## Information supplied
▽

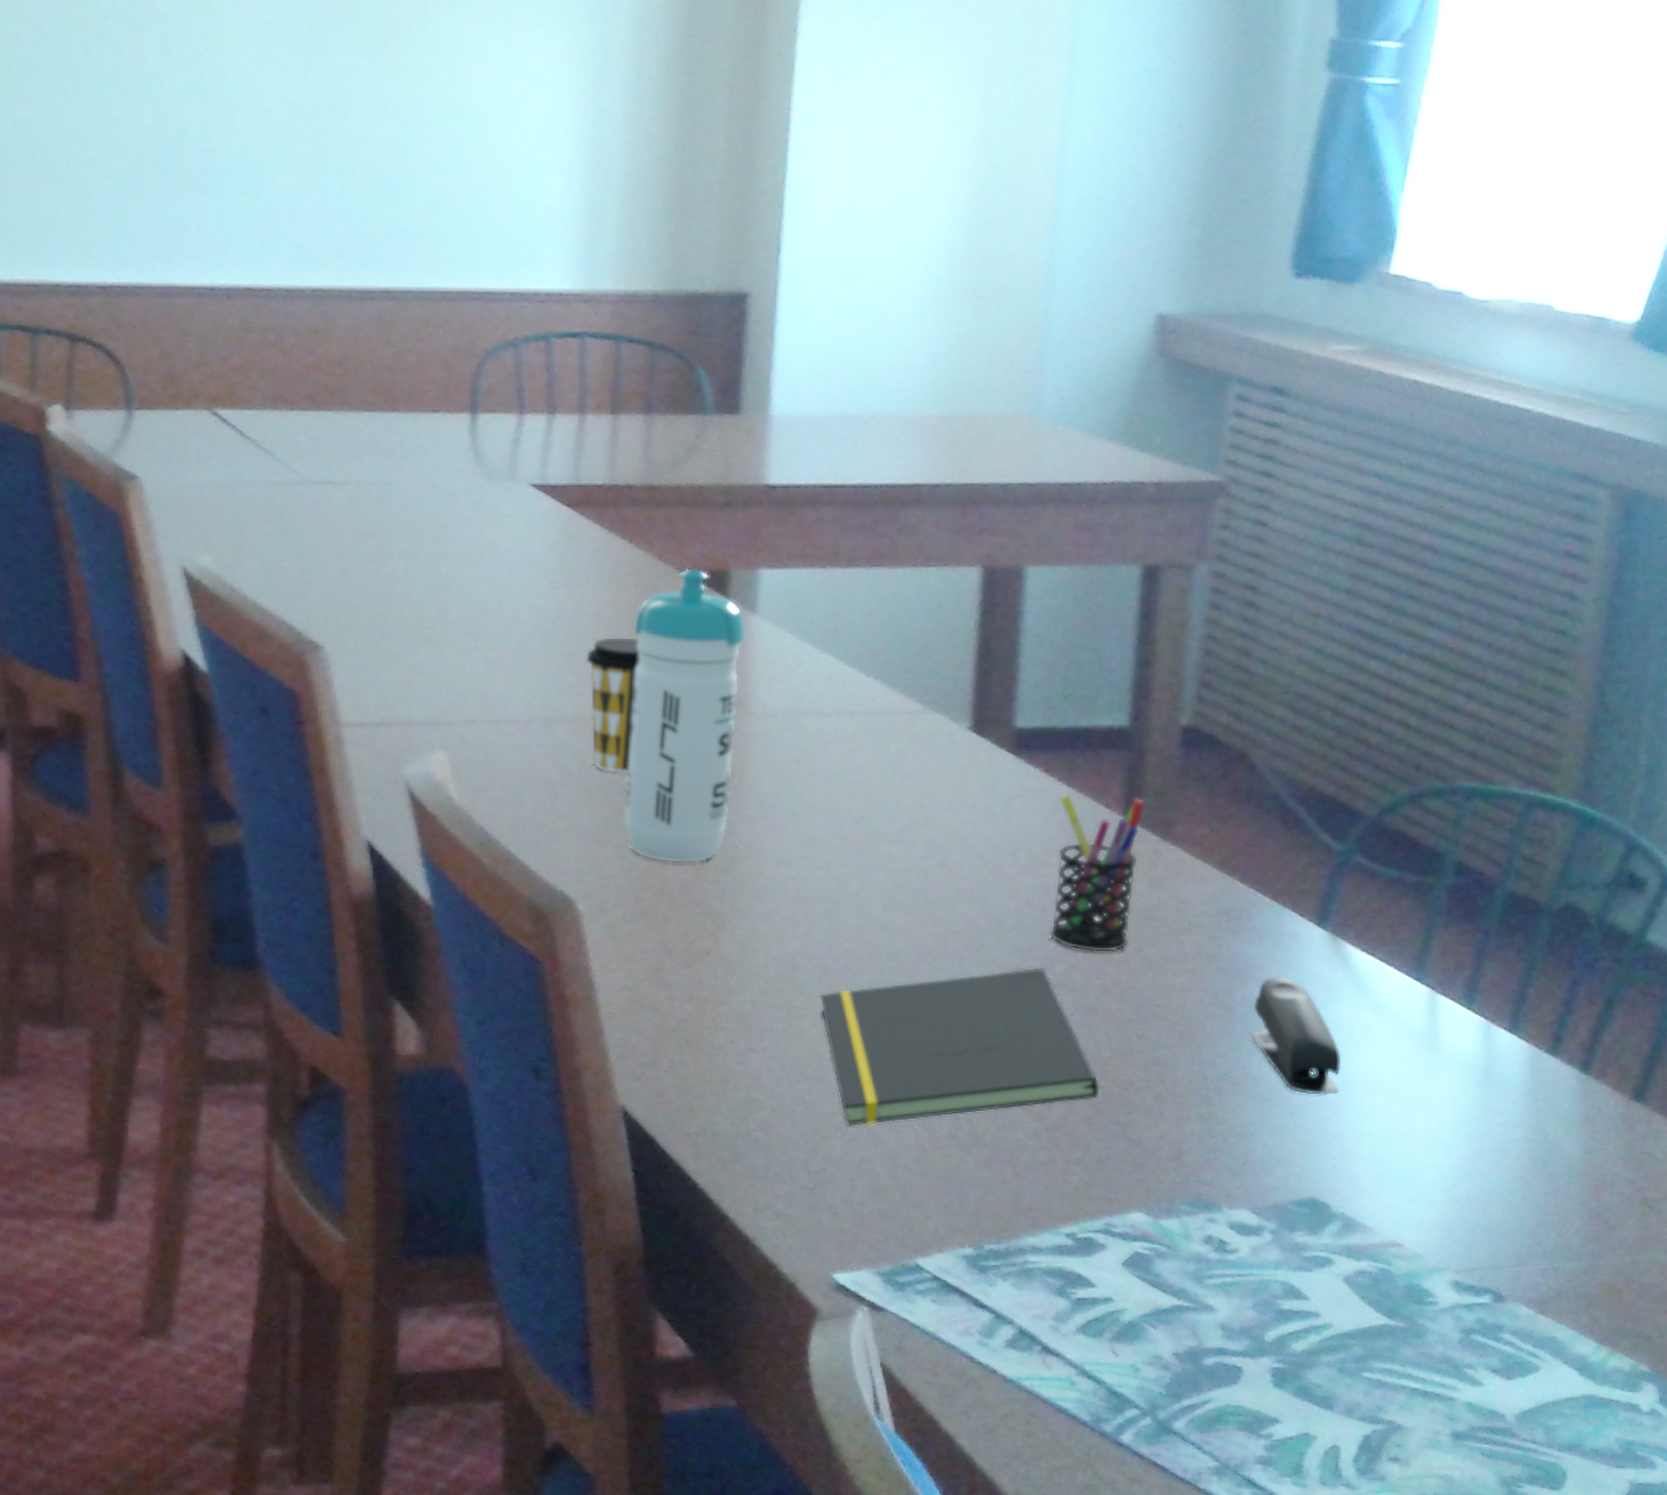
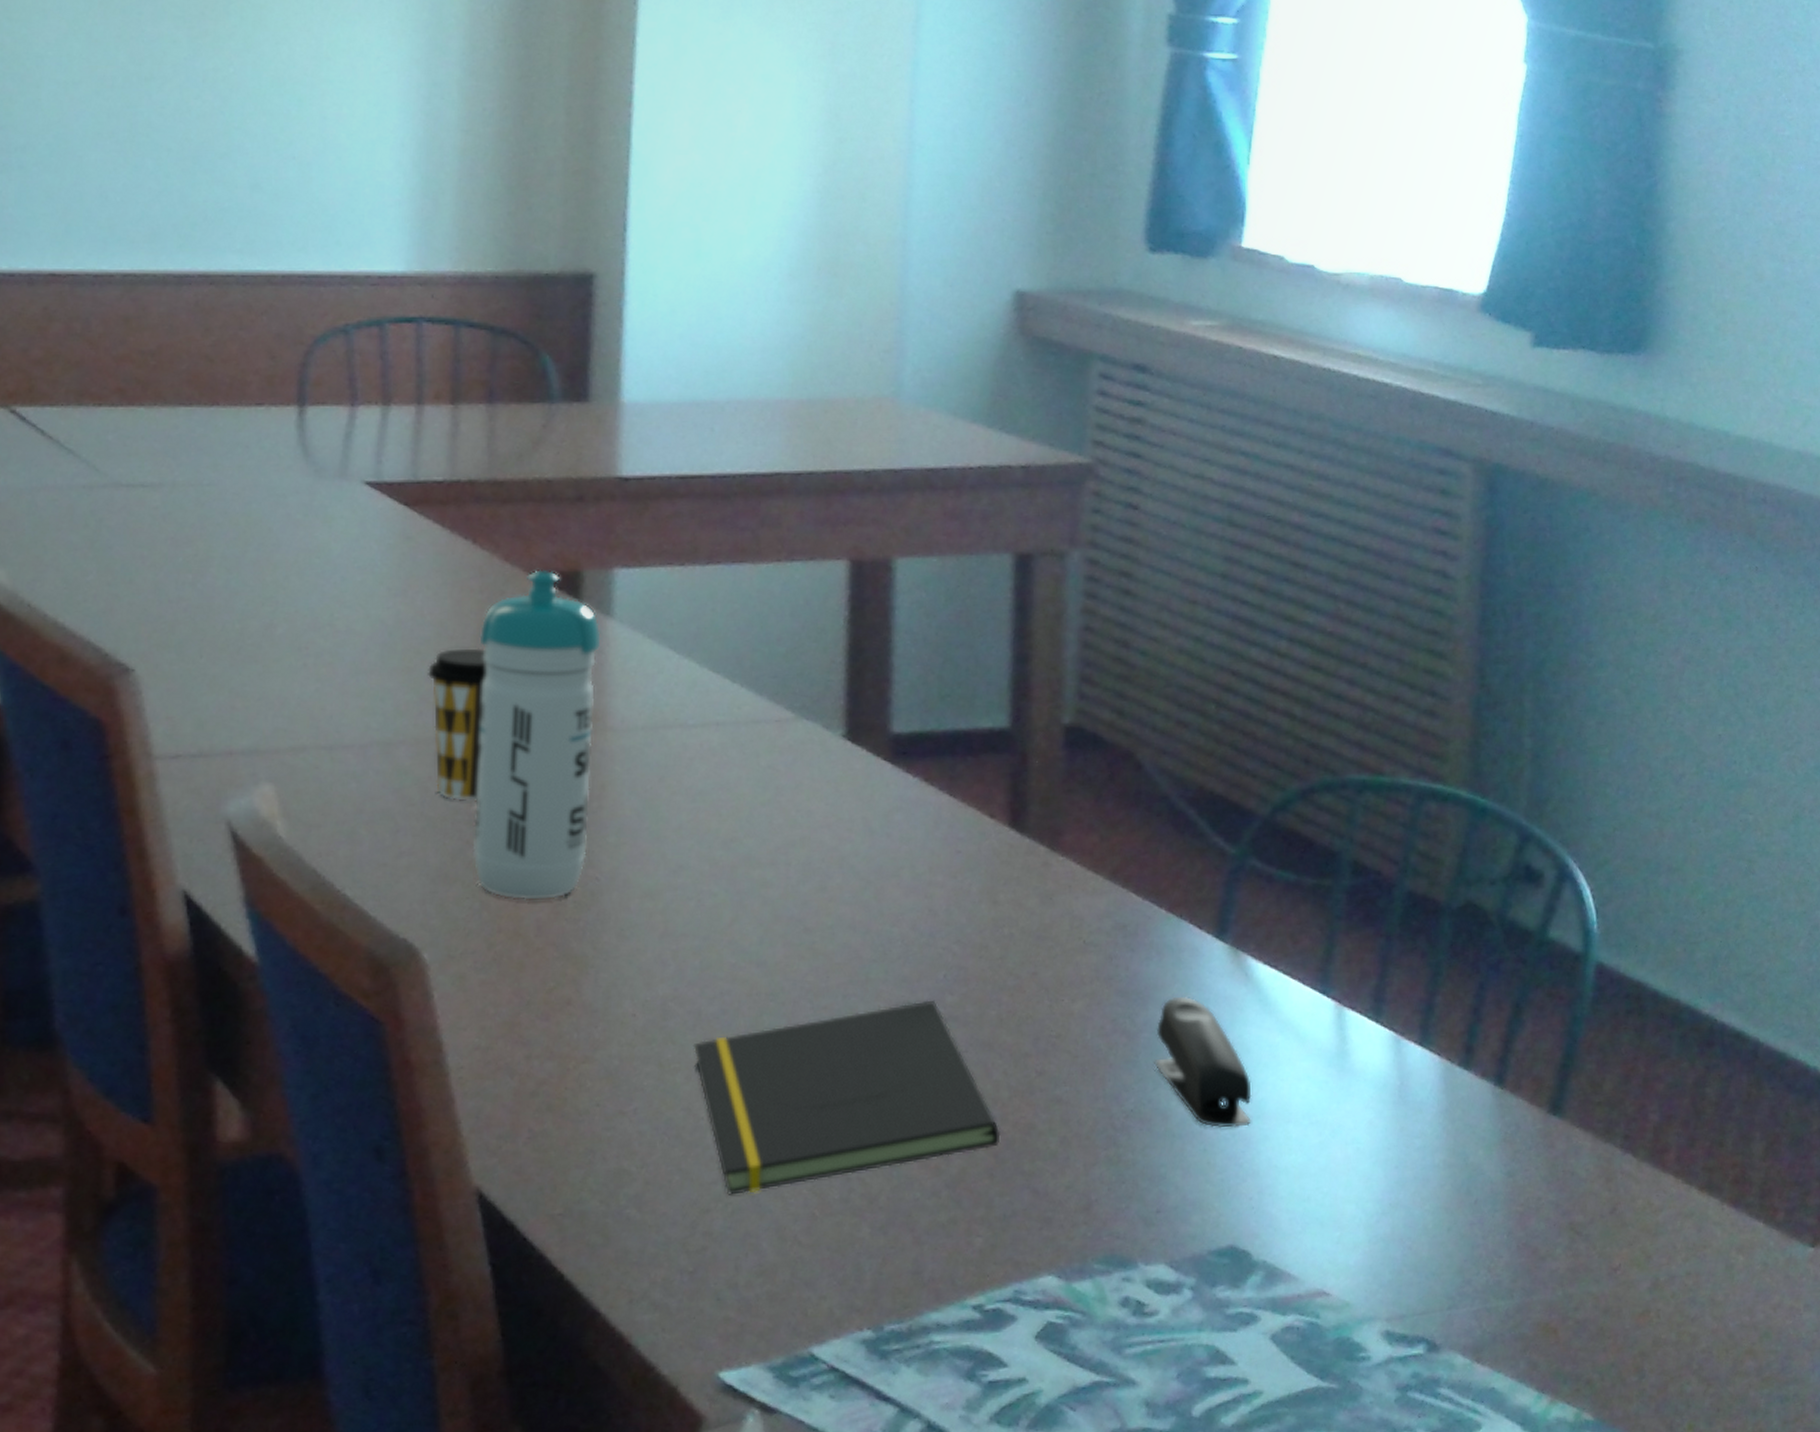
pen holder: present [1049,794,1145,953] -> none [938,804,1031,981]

△
▽

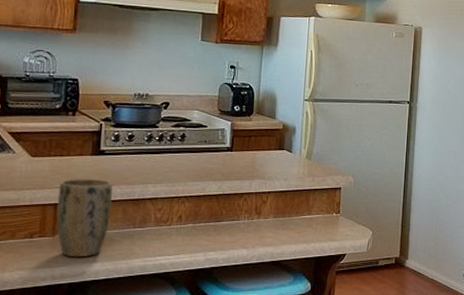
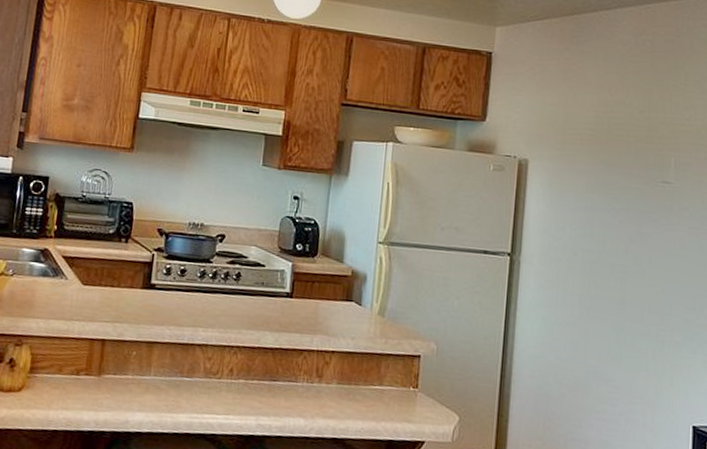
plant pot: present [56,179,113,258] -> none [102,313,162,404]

△
▽

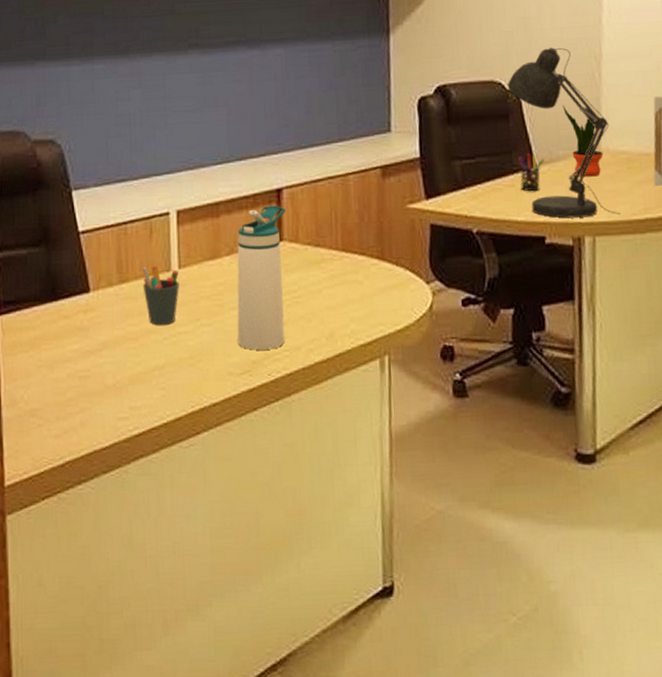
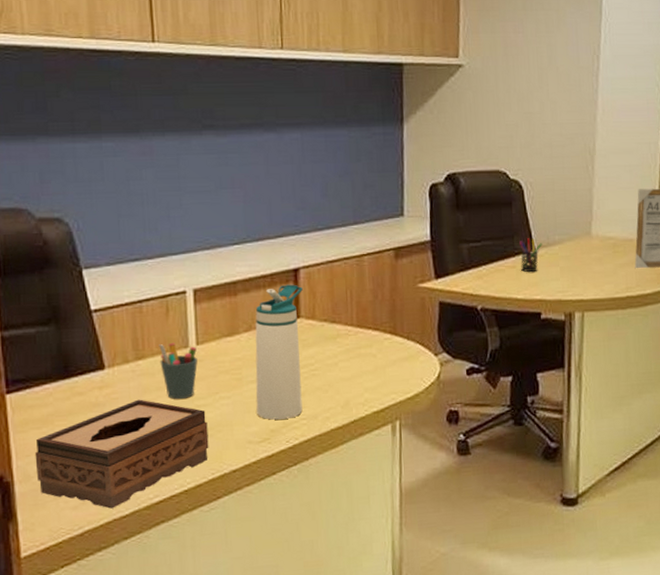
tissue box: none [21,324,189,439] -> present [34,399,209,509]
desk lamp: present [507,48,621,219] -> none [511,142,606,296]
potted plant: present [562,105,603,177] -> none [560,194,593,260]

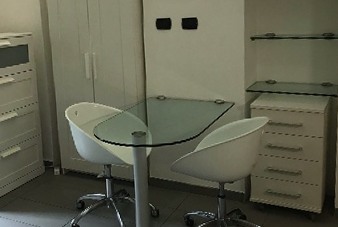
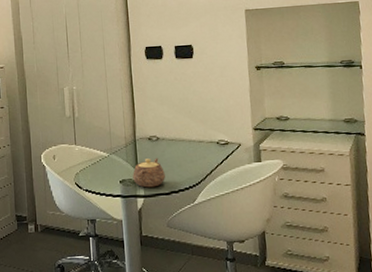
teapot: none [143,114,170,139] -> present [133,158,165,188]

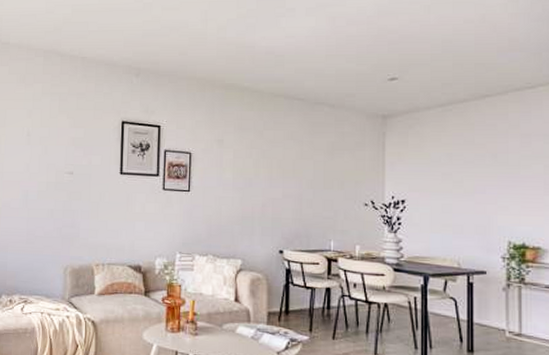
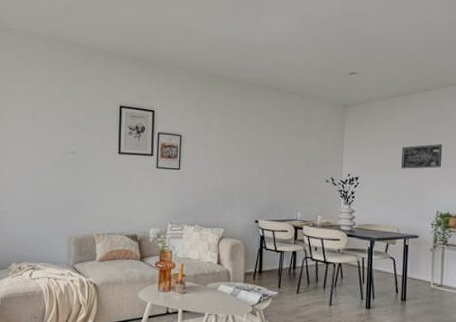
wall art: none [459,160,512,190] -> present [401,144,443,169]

△

## Exercise directions
Restate word for word every line from the one with "tissue box: none" up to and including the one with "wall art: none" in the records above, minus the pictures.

## Solution
tissue box: none [21,324,189,439] -> present [34,399,209,509]
desk lamp: present [507,48,621,219] -> none [511,142,606,296]
potted plant: present [562,105,603,177] -> none [560,194,593,260]

teapot: none [143,114,170,139] -> present [133,158,165,188]

wall art: none [459,160,512,190] -> present [401,144,443,169]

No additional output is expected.